Mims suffered from lifelong depression and anxiety disorder but had maintained a mostly stable life. He had a degree from UNC Chapel Hill and held the same job for 25 years.

But on the night of Jan. 6, 2013, Mims became uncharacteristically angry as he watched Washington, his favorite team, blow a 14-0 lead and lose to Seattle in the NFL playoffs. He threw a pizza box, slammed a door and cursed his father — something that he'd never done before, the father said in a deposition.

Mims Jr., 87, who taught orchestra classes at Myers Park High School for 34 years, left the house hoping his son would cool off. While driving around, he saw an unidentified police officer and asked them for help. The officer told Mims Jr. he would call someone who would meet him at his home.

Court documents show the standoff with officers was brief.
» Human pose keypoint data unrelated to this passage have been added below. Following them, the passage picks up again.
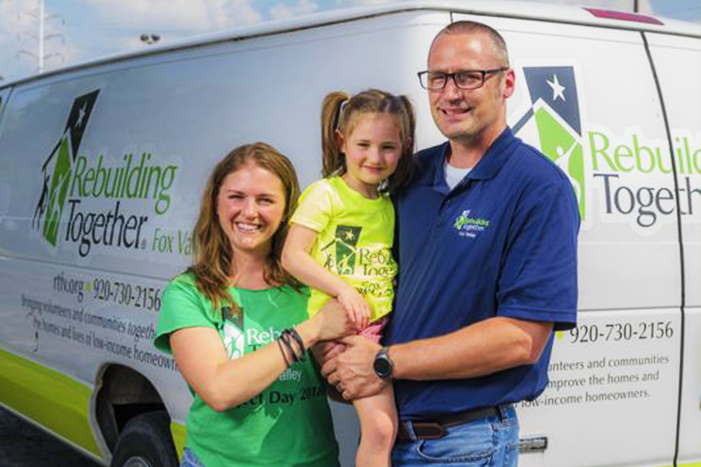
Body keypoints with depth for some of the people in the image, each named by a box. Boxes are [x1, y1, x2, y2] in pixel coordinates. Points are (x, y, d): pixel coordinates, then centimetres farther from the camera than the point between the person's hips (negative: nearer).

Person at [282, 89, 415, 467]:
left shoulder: (388, 206, 16)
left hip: (382, 323, 7)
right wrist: (343, 289, -16)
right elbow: (291, 256, -8)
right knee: (380, 428, -17)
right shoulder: (326, 194, -3)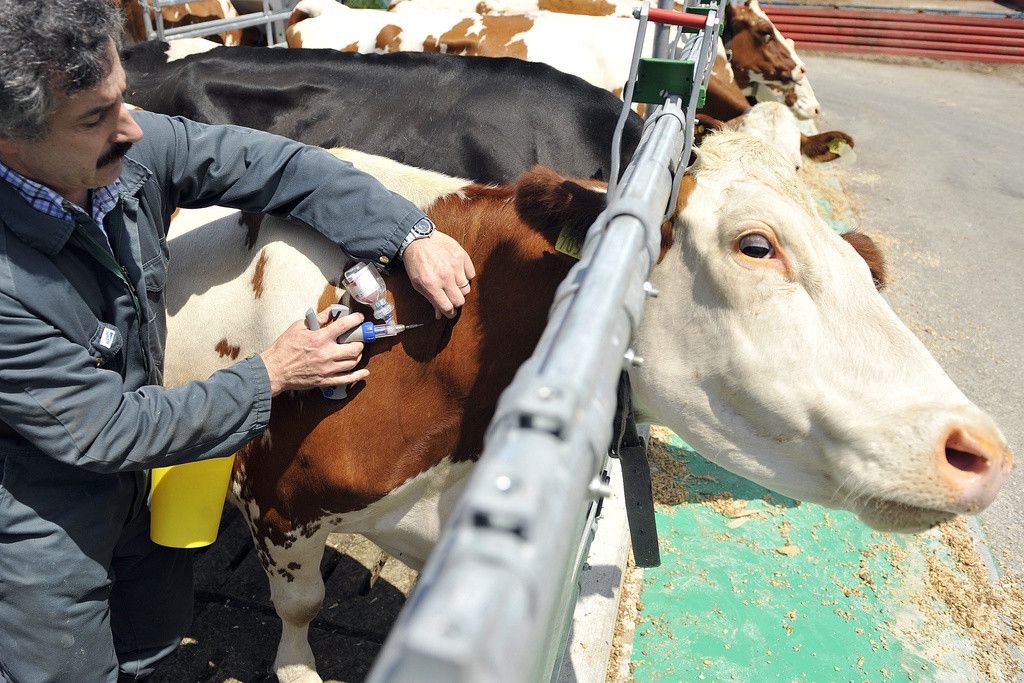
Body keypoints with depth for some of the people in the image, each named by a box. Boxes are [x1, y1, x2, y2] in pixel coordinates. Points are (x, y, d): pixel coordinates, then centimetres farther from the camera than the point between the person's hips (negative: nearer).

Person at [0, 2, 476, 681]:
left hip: (130, 490, 6)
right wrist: (269, 377, -21)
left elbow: (278, 165, -13)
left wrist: (411, 235, -23)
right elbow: (105, 431, -27)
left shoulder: (130, 152, -20)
Here's what happened, according to police reports and deposition testimony.

Police arrived around 11 p.m. to the house on Cooper Drive near South Boulevard. Mims Jr. asked them to help him get some clothes so he could leave the house for the evening and give his son room to calm down.

After talking briefly to the father, Officer Donaldson walked to the small porch, where Mims was sitting with his back against the house. Donaldson told him to drop the box-cutter, which he was holding against his neck.

A second officer, Whitlock, called a sergeant from the scene to tell him he planned to use a Taser to subdue Mims. The sergeant responded to Whitlock: "Do what you gotta do," according to a police report.

Whitlock fired the Taser as Donaldson moved toward Mims, ready to handcuff him after the Taser hit. But one barb hit Mims in the right elbow and the other struck the house, rendering the Taser shot ineffective, according to depositions.

Mims howled in pain and raised his right arm.

Donaldson shot Mims three times. He told investigators he feared his life was in danger.

"I mean he would have at least tried to stab me with his knife or cut me in, in the face area," he said. "Cause if he would have hit me in my artery in my neck.... or you know underneath my arm.. I could have bled out in a manner of minutes."

Police departments across the nation, including CMPD, train officers who face potentially dangerous encounters with mentally disabled people to, when possible, keep a safe distance, speak slowly and calmly and buy time to gain the person's cooperation without the use of force. Some law enforcement experts recommend officers avoid over-reliance on weapons, including Tasers.